**Try it:** Return the data below unchanged. Drop any pictures.

**Dataset extract:**
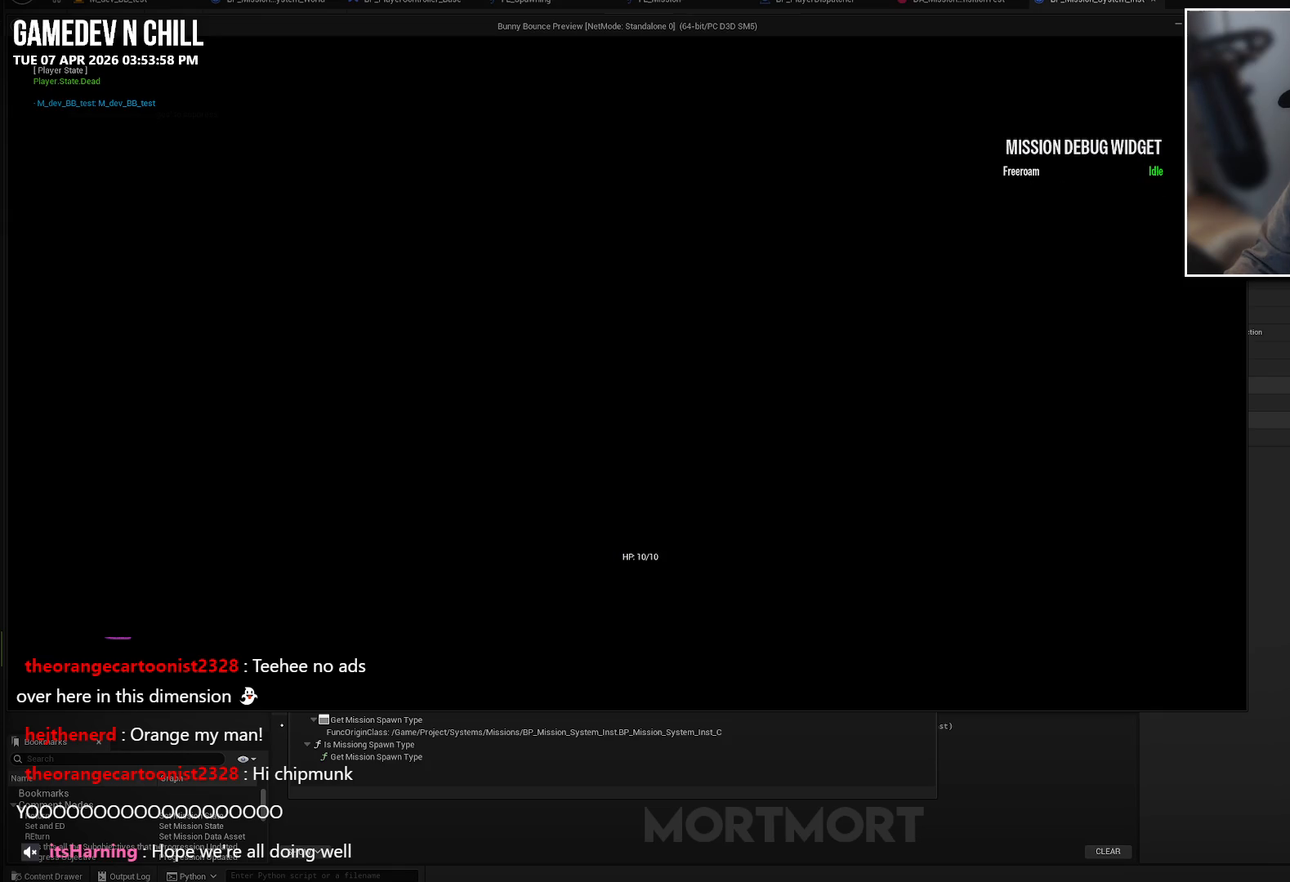
{"buttons": [], "left_stick": "center", "right_stick": "center", "events": []}
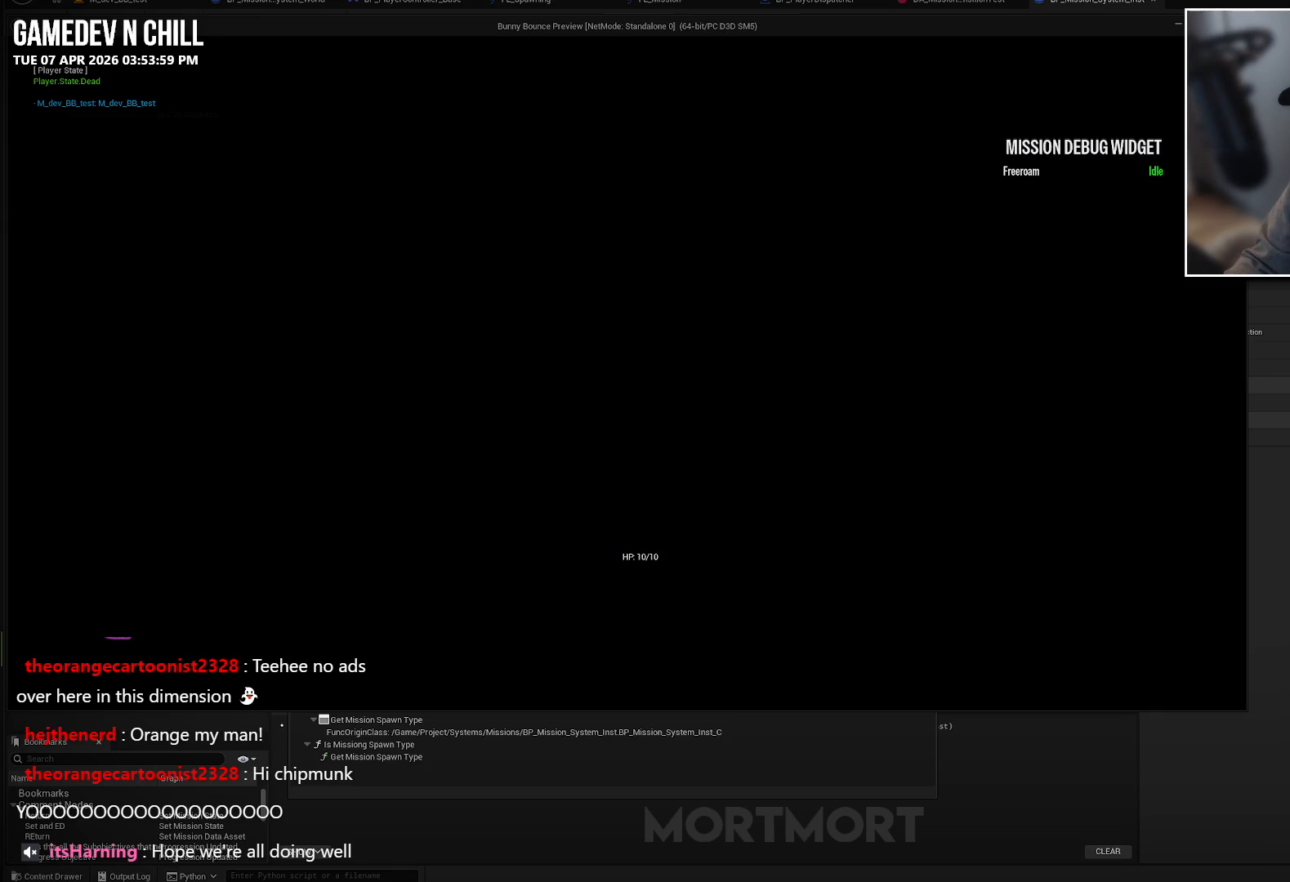
{"buttons": [], "left_stick": "center", "right_stick": "center", "events": []}
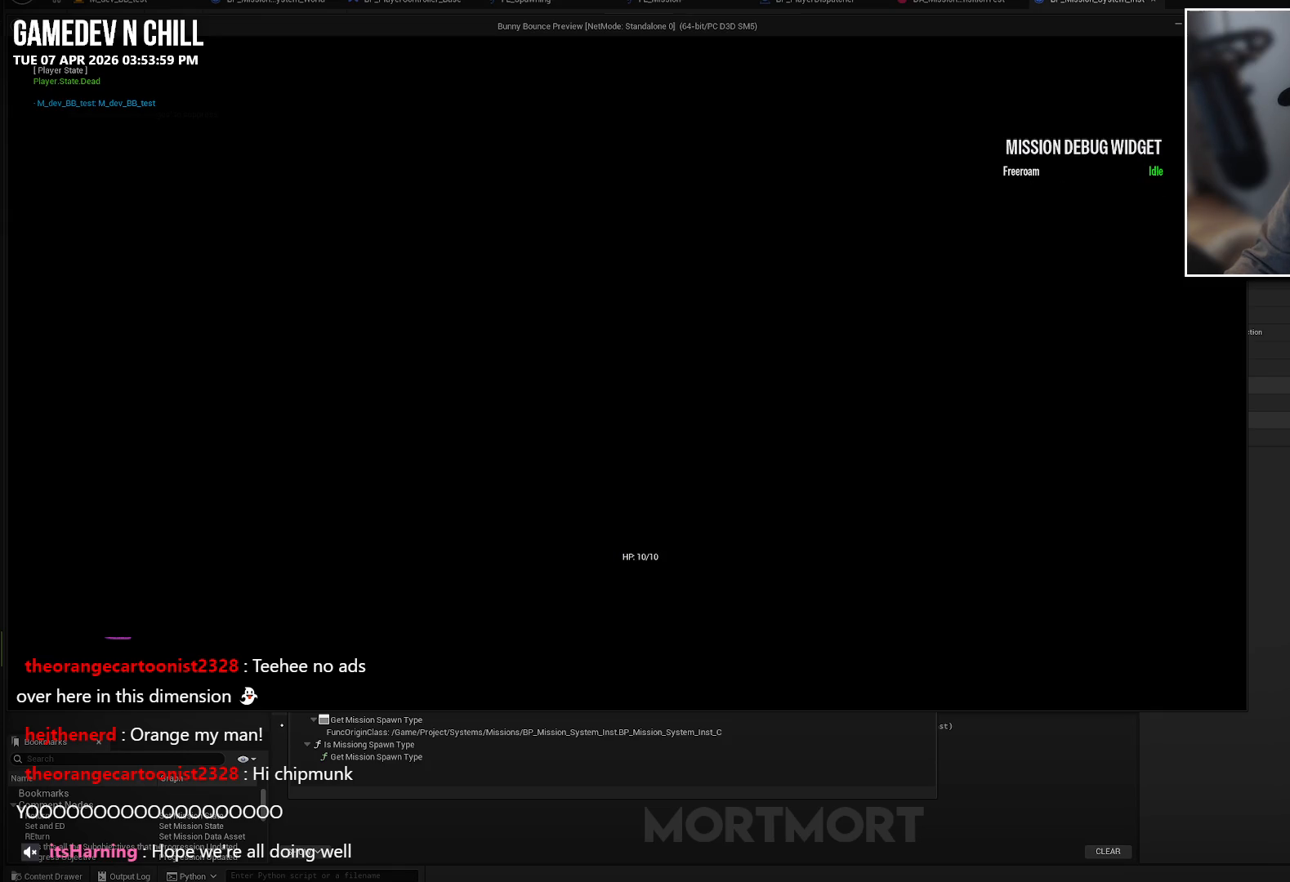
{"buttons": [], "left_stick": "down-left", "right_stick": "center", "events": [[333, "left_stick", "down-left"]]}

**Worked solution:**
{"buttons": [], "left_stick": "center", "right_stick": "center", "events": []}
{"buttons": [], "left_stick": "center", "right_stick": "center", "events": []}
{"buttons": [], "left_stick": "down-left", "right_stick": "center", "events": [[333, "left_stick", "down-left"]]}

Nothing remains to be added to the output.